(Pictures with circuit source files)
⁂
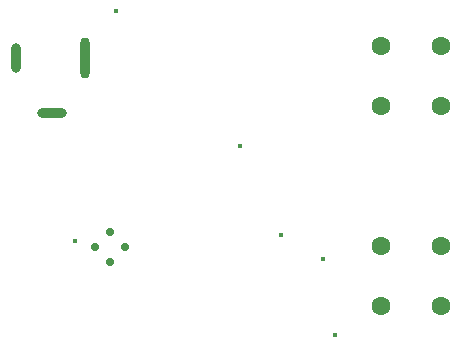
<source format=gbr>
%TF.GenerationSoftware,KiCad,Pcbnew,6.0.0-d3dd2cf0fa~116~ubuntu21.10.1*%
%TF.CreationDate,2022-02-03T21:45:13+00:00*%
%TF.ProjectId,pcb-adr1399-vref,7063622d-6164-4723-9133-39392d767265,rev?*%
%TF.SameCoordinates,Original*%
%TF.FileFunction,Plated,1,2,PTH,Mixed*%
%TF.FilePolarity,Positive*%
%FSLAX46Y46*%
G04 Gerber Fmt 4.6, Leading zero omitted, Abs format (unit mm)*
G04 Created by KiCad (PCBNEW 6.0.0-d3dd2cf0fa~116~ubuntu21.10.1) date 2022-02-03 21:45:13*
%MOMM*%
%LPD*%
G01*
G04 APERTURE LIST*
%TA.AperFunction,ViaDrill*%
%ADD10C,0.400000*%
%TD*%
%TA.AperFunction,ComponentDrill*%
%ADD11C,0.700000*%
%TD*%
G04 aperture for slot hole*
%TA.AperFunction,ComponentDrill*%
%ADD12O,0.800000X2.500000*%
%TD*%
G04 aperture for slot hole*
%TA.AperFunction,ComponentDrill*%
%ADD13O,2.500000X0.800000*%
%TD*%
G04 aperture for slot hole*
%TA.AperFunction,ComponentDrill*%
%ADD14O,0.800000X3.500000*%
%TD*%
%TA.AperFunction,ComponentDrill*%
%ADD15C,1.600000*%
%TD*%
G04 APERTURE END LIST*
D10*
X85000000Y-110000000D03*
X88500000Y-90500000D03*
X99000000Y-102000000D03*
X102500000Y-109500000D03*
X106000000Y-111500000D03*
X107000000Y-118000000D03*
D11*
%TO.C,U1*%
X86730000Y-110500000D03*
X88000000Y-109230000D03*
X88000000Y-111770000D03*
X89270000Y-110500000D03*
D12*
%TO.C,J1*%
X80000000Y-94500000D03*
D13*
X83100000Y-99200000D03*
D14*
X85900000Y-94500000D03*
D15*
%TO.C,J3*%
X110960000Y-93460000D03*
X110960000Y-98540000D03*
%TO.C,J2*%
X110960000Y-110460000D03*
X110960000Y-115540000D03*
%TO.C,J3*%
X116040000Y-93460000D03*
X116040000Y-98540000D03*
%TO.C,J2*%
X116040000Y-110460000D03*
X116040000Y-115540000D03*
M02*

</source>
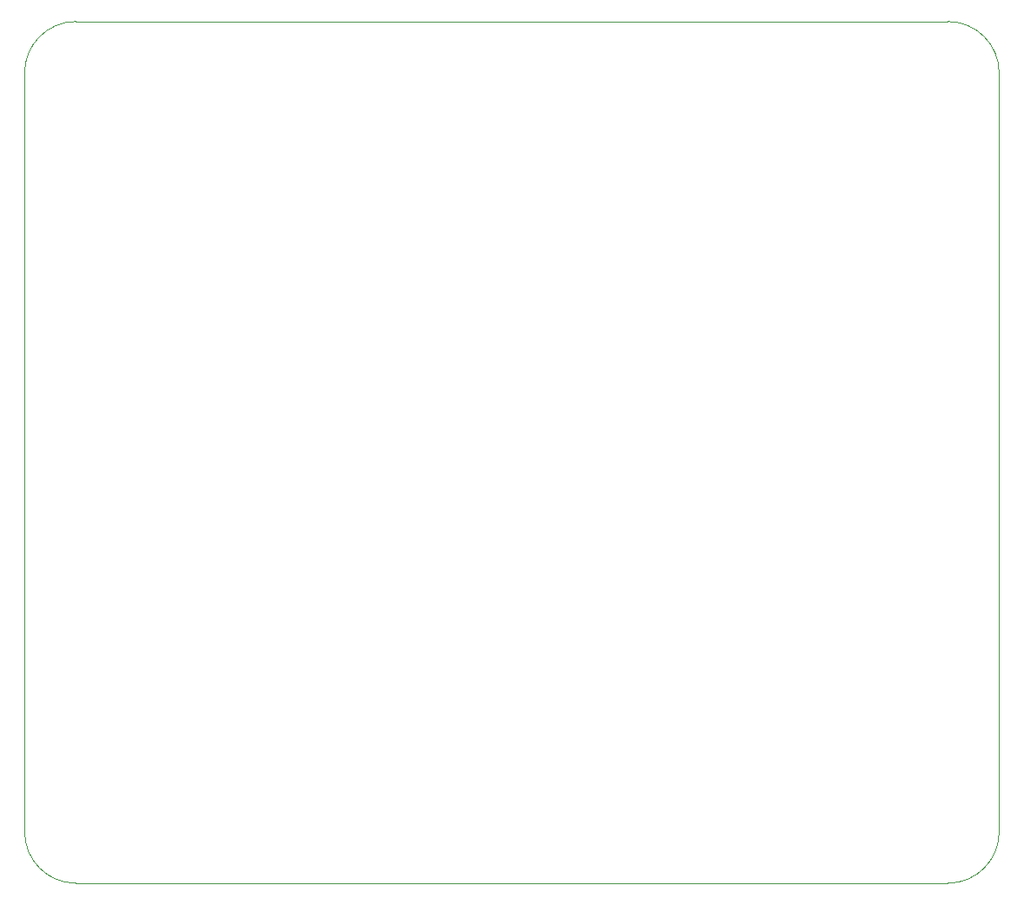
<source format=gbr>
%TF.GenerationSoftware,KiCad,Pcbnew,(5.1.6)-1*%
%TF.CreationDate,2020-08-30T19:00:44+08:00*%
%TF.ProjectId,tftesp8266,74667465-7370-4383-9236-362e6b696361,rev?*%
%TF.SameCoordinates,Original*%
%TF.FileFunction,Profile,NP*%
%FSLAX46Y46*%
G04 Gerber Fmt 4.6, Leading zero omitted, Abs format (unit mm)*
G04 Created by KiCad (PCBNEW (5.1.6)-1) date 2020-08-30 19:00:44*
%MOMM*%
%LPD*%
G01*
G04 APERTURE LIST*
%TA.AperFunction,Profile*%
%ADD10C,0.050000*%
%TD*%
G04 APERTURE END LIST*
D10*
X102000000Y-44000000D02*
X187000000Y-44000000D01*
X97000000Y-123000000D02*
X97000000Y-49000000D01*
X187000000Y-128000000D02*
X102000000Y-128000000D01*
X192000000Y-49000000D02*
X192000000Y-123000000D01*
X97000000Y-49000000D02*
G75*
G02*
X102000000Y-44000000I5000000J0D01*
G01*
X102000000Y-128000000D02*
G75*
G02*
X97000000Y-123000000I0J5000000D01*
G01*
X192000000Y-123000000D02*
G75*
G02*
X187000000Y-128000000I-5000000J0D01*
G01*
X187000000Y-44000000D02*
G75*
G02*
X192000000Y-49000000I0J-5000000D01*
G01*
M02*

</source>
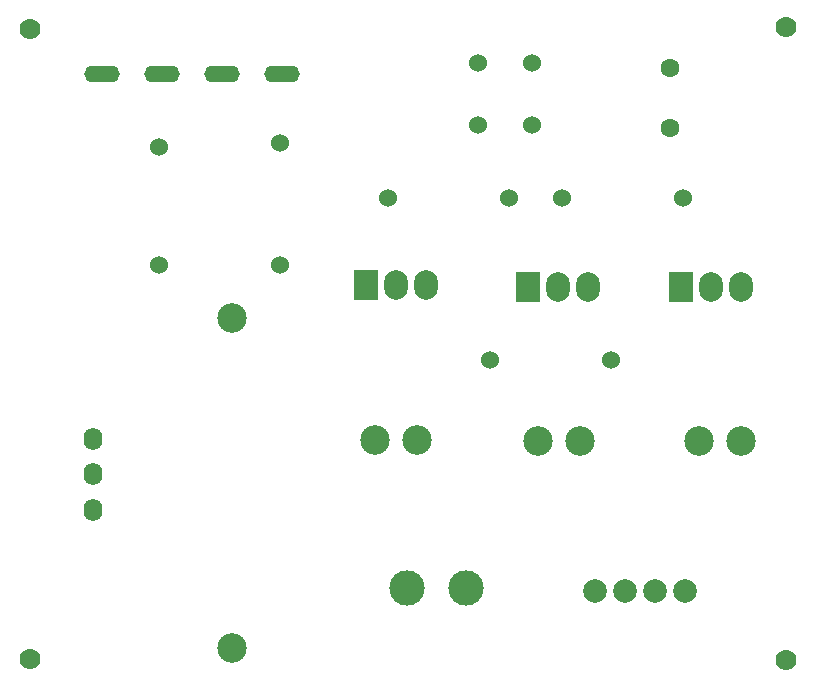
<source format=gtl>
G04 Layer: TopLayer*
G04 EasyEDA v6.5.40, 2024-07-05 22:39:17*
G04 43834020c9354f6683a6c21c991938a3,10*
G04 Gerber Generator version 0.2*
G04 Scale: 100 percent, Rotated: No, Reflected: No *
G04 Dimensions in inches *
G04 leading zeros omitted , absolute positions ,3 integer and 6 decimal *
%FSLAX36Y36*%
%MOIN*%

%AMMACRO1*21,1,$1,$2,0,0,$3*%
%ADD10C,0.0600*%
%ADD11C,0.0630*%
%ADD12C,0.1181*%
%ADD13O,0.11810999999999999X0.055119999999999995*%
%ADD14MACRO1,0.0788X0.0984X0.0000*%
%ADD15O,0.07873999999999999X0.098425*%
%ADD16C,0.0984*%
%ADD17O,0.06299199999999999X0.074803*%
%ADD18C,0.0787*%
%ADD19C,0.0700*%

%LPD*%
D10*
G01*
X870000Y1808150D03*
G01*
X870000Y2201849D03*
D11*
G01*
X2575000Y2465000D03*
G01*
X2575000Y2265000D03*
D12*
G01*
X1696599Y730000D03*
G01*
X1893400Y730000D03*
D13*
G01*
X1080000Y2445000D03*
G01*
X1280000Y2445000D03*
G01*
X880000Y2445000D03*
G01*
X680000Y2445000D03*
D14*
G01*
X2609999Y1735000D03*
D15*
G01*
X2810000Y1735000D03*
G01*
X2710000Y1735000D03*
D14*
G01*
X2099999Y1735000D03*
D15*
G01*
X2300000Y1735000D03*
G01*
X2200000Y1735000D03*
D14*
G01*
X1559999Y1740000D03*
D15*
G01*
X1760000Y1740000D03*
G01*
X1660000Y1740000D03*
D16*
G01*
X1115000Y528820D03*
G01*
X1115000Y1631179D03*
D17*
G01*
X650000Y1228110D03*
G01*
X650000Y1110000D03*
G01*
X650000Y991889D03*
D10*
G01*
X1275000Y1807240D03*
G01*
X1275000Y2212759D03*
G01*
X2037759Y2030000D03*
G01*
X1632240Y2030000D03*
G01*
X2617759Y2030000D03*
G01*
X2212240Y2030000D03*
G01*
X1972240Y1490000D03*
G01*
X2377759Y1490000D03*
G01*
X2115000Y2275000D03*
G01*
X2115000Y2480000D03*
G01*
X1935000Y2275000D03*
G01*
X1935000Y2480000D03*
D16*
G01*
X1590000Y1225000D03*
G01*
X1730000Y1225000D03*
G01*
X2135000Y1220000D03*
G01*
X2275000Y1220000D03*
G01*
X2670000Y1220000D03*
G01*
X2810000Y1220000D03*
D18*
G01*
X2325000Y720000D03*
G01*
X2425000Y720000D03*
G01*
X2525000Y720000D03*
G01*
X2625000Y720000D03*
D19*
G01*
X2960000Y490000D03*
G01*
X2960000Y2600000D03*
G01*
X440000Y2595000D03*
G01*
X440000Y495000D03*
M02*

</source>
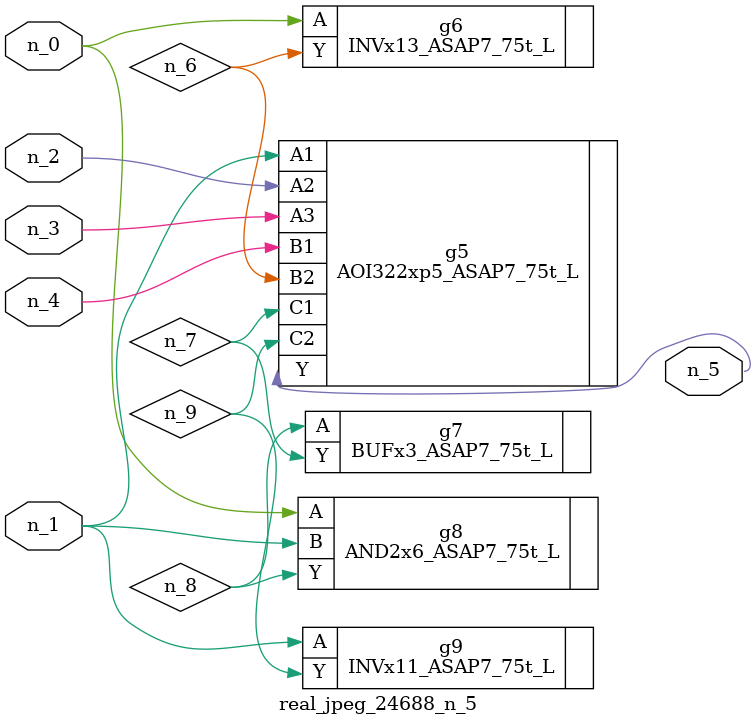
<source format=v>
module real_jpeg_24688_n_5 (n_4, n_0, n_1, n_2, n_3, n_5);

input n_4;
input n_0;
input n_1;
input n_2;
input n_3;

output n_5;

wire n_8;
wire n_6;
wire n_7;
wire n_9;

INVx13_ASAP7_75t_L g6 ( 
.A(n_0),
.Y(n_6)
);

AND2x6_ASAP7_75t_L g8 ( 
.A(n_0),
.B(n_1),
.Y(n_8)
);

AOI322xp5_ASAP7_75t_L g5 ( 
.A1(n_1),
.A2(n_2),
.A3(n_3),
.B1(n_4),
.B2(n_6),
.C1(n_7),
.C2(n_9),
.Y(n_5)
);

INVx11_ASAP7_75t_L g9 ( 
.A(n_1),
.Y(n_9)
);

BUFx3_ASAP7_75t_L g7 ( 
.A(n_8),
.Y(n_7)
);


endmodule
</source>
⁂
Without the pictures, return the entries exactly as they appear.

<source format=gbr>
%TF.GenerationSoftware,KiCad,Pcbnew,6.0.0-d3dd2cf0fa~116~ubuntu21.10.1*%
%TF.CreationDate,2022-02-03T21:45:13+00:00*%
%TF.ProjectId,pcb-adr1399-vref,7063622d-6164-4723-9133-39392d767265,rev?*%
%TF.SameCoordinates,Original*%
%TF.FileFunction,Plated,1,2,PTH,Mixed*%
%TF.FilePolarity,Positive*%
%FSLAX46Y46*%
G04 Gerber Fmt 4.6, Leading zero omitted, Abs format (unit mm)*
G04 Created by KiCad (PCBNEW 6.0.0-d3dd2cf0fa~116~ubuntu21.10.1) date 2022-02-03 21:45:13*
%MOMM*%
%LPD*%
G01*
G04 APERTURE LIST*
%TA.AperFunction,ViaDrill*%
%ADD10C,0.400000*%
%TD*%
%TA.AperFunction,ComponentDrill*%
%ADD11C,0.700000*%
%TD*%
G04 aperture for slot hole*
%TA.AperFunction,ComponentDrill*%
%ADD12O,0.800000X2.500000*%
%TD*%
G04 aperture for slot hole*
%TA.AperFunction,ComponentDrill*%
%ADD13O,2.500000X0.800000*%
%TD*%
G04 aperture for slot hole*
%TA.AperFunction,ComponentDrill*%
%ADD14O,0.800000X3.500000*%
%TD*%
%TA.AperFunction,ComponentDrill*%
%ADD15C,1.600000*%
%TD*%
G04 APERTURE END LIST*
D10*
X85000000Y-110000000D03*
X88500000Y-90500000D03*
X99000000Y-102000000D03*
X102500000Y-109500000D03*
X106000000Y-111500000D03*
X107000000Y-118000000D03*
D11*
%TO.C,U1*%
X86730000Y-110500000D03*
X88000000Y-109230000D03*
X88000000Y-111770000D03*
X89270000Y-110500000D03*
D12*
%TO.C,J1*%
X80000000Y-94500000D03*
D13*
X83100000Y-99200000D03*
D14*
X85900000Y-94500000D03*
D15*
%TO.C,J3*%
X110960000Y-93460000D03*
X110960000Y-98540000D03*
%TO.C,J2*%
X110960000Y-110460000D03*
X110960000Y-115540000D03*
%TO.C,J3*%
X116040000Y-93460000D03*
X116040000Y-98540000D03*
%TO.C,J2*%
X116040000Y-110460000D03*
X116040000Y-115540000D03*
M02*

</source>
<source format=gbr>
%TF.GenerationSoftware,KiCad,Pcbnew,(5.1.6)-1*%
%TF.CreationDate,2020-08-30T19:00:44+08:00*%
%TF.ProjectId,tftesp8266,74667465-7370-4383-9236-362e6b696361,rev?*%
%TF.SameCoordinates,Original*%
%TF.FileFunction,Profile,NP*%
%FSLAX46Y46*%
G04 Gerber Fmt 4.6, Leading zero omitted, Abs format (unit mm)*
G04 Created by KiCad (PCBNEW (5.1.6)-1) date 2020-08-30 19:00:44*
%MOMM*%
%LPD*%
G01*
G04 APERTURE LIST*
%TA.AperFunction,Profile*%
%ADD10C,0.050000*%
%TD*%
G04 APERTURE END LIST*
D10*
X102000000Y-44000000D02*
X187000000Y-44000000D01*
X97000000Y-123000000D02*
X97000000Y-49000000D01*
X187000000Y-128000000D02*
X102000000Y-128000000D01*
X192000000Y-49000000D02*
X192000000Y-123000000D01*
X97000000Y-49000000D02*
G75*
G02*
X102000000Y-44000000I5000000J0D01*
G01*
X102000000Y-128000000D02*
G75*
G02*
X97000000Y-123000000I0J5000000D01*
G01*
X192000000Y-123000000D02*
G75*
G02*
X187000000Y-128000000I-5000000J0D01*
G01*
X187000000Y-44000000D02*
G75*
G02*
X192000000Y-49000000I0J-5000000D01*
G01*
M02*

</source>
<source format=gtl>
G04 Layer: TopLayer*
G04 EasyEDA v6.5.40, 2024-07-05 22:39:17*
G04 43834020c9354f6683a6c21c991938a3,10*
G04 Gerber Generator version 0.2*
G04 Scale: 100 percent, Rotated: No, Reflected: No *
G04 Dimensions in inches *
G04 leading zeros omitted , absolute positions ,3 integer and 6 decimal *
%FSLAX36Y36*%
%MOIN*%

%AMMACRO1*21,1,$1,$2,0,0,$3*%
%ADD10C,0.0600*%
%ADD11C,0.0630*%
%ADD12C,0.1181*%
%ADD13O,0.11810999999999999X0.055119999999999995*%
%ADD14MACRO1,0.0788X0.0984X0.0000*%
%ADD15O,0.07873999999999999X0.098425*%
%ADD16C,0.0984*%
%ADD17O,0.06299199999999999X0.074803*%
%ADD18C,0.0787*%
%ADD19C,0.0700*%

%LPD*%
D10*
G01*
X870000Y1808150D03*
G01*
X870000Y2201849D03*
D11*
G01*
X2575000Y2465000D03*
G01*
X2575000Y2265000D03*
D12*
G01*
X1696599Y730000D03*
G01*
X1893400Y730000D03*
D13*
G01*
X1080000Y2445000D03*
G01*
X1280000Y2445000D03*
G01*
X880000Y2445000D03*
G01*
X680000Y2445000D03*
D14*
G01*
X2609999Y1735000D03*
D15*
G01*
X2810000Y1735000D03*
G01*
X2710000Y1735000D03*
D14*
G01*
X2099999Y1735000D03*
D15*
G01*
X2300000Y1735000D03*
G01*
X2200000Y1735000D03*
D14*
G01*
X1559999Y1740000D03*
D15*
G01*
X1760000Y1740000D03*
G01*
X1660000Y1740000D03*
D16*
G01*
X1115000Y528820D03*
G01*
X1115000Y1631179D03*
D17*
G01*
X650000Y1228110D03*
G01*
X650000Y1110000D03*
G01*
X650000Y991889D03*
D10*
G01*
X1275000Y1807240D03*
G01*
X1275000Y2212759D03*
G01*
X2037759Y2030000D03*
G01*
X1632240Y2030000D03*
G01*
X2617759Y2030000D03*
G01*
X2212240Y2030000D03*
G01*
X1972240Y1490000D03*
G01*
X2377759Y1490000D03*
G01*
X2115000Y2275000D03*
G01*
X2115000Y2480000D03*
G01*
X1935000Y2275000D03*
G01*
X1935000Y2480000D03*
D16*
G01*
X1590000Y1225000D03*
G01*
X1730000Y1225000D03*
G01*
X2135000Y1220000D03*
G01*
X2275000Y1220000D03*
G01*
X2670000Y1220000D03*
G01*
X2810000Y1220000D03*
D18*
G01*
X2325000Y720000D03*
G01*
X2425000Y720000D03*
G01*
X2525000Y720000D03*
G01*
X2625000Y720000D03*
D19*
G01*
X2960000Y490000D03*
G01*
X2960000Y2600000D03*
G01*
X440000Y2595000D03*
G01*
X440000Y495000D03*
M02*

</source>
<source format=v>
module real_jpeg_24688_n_5 (n_4, n_0, n_1, n_2, n_3, n_5);

input n_4;
input n_0;
input n_1;
input n_2;
input n_3;

output n_5;

wire n_8;
wire n_6;
wire n_7;
wire n_9;

INVx13_ASAP7_75t_L g6 ( 
.A(n_0),
.Y(n_6)
);

AND2x6_ASAP7_75t_L g8 ( 
.A(n_0),
.B(n_1),
.Y(n_8)
);

AOI322xp5_ASAP7_75t_L g5 ( 
.A1(n_1),
.A2(n_2),
.A3(n_3),
.B1(n_4),
.B2(n_6),
.C1(n_7),
.C2(n_9),
.Y(n_5)
);

INVx11_ASAP7_75t_L g9 ( 
.A(n_1),
.Y(n_9)
);

BUFx3_ASAP7_75t_L g7 ( 
.A(n_8),
.Y(n_7)
);


endmodule
</source>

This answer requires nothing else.